Ongelooflijk is de wisseling van landschappen: nu rijden we weer door een grote zandvlakte en proberen onze stofpluim vóór te blijven. Ook de afstanden zijn onvoorstelbaar. Vandaag is de teller 126 km verder getikt waarvan ruim 90 offroad met slechts tegenliggers wat al bovengemiddeld is. Het bordje bij de hut van Dreki wijst de weg naar Nyidalur: 125 km. Wat later komt ook Kik aan met de Lada op sleep: de boordcomputer was niet te reparen.

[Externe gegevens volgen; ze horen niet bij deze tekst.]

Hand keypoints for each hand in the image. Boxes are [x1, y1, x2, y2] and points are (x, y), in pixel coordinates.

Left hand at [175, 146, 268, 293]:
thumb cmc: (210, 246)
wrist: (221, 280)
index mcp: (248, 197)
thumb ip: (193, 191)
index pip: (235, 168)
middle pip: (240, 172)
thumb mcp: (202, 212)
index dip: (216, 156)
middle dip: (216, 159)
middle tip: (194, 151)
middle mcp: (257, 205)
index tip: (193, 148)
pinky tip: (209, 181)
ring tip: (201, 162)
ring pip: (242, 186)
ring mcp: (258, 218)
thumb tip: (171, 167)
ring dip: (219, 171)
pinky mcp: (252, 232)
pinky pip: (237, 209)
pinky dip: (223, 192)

Snaefell: “who is in charge here?!” De afstand naar de bewoonde wereld is te groot om de Lada te slepen. Om in de Laro plaats te maken voor twee extra passagiers moet een deel van onze bagage op het dak, al is er geen dakdrager. Er staat een flinke wind en over de vlakten komen grote stofwolken aangeraasd. Het is een complete zandstorm en op sommige plekken blijft het zand in de luwte liggen en waait de weg dicht. Het voorwiel hapt dan gretig in het stof en dat levert af en toe flinke zwiepers op. Het zand knarst tussen de tanden en komt ook in de ogen zodat het wegdek soms slechts versluierd zichtbaar is. Ik dacht dat de hoge stokken langs de weg dienden om de weg te markeren bij zware sneeuwval maar het zou me niet verbazen als ze ook als baken dienen bij zandstormen. Toch is het prachtig weer en het geheel roept een sfeer op die doet denken aan het rijden in het Hoggar-gebergte in Zuid-Algerije. Het is een fotogeniek plaatje en met enige tegenzin trek ik toch maar de spiegelreflexcamera tevoorschijn.
9
Aan de andere kant van de heuvelrug is het weer rustig. Een brede rivier wordt in een nauwe doorgang samengeperst en met ontzettend geweld kolkt het water woest onder de brug door. We leveren het Lada-stel af bij een klein benzinestation dat eigenlijk bestaat uit een huis, twee bovengrondse tanks en wat aftandse vrachtauto’s die staan te mijmeren over vervlogen, betere tijden. Het is nu aan hen om te auto te laten repareren en terug te bezorgen. Geen sinecure in deze dunbevolkte gebieden. Uiteraard is er ook bij dit benzinestationnetje de mogelijkheid om koffie en wat snacks te kopen. Opnieuw blijkt het verschil tussen IJslandse honden en hun baasjes; de een komt kwispelend aangerend en wil aangehaald worden, de ander is afstandelijk (het gezegde de kat uit boom kijken doet in IJsland geen opgeld door het gebrek aan bomen…) We komen aan bij de hut aan de voet van de ruim 1800 meter hoge Snaefell. Zoals aangekondigd op een bord naast de weg is deze al gesloten. Alleen het voorste deel, klein en zonder enige faciliteit, is open. Toch weet Kik een toegangssleutel te vinden, een z.g. inbussleutel….. We kunnen nu gebruik maken van de keuken en zoeken een kampeerplaatsje dat enigszins beschut is tegen de felle wind. Met wat moeite lukt het om de koepeltenten op te zetten. Ze zijn onbekend voor ons en als je het zeil loslaat is het niet denkbeeldig dat je het definitief kwijt bent. Beversport heeft 3persoons Octagon’s van Vaude ter beschikking gesteld en deze zijn stormvast en ruim genoeg. Na het avondeten maken we het ons gezellig en plotseling duiken 4 Duitse dames op die verwonderd zijn ons aan te treffen. Ze hebben via een tankstation de sleutel van de beheerder meegekregen. Nog water later duikt een groep van 15 IJslanders op. Een kruising tussen een vrouwelijke dragonder en een Kenau blaft ons toe:”Who is in charge here?!” Droog antwoord:”Nobody….” Of we maar willen zorgen dat er binnen 10 minuten een tafel volledig vrij is want zij hebben gereserveerd!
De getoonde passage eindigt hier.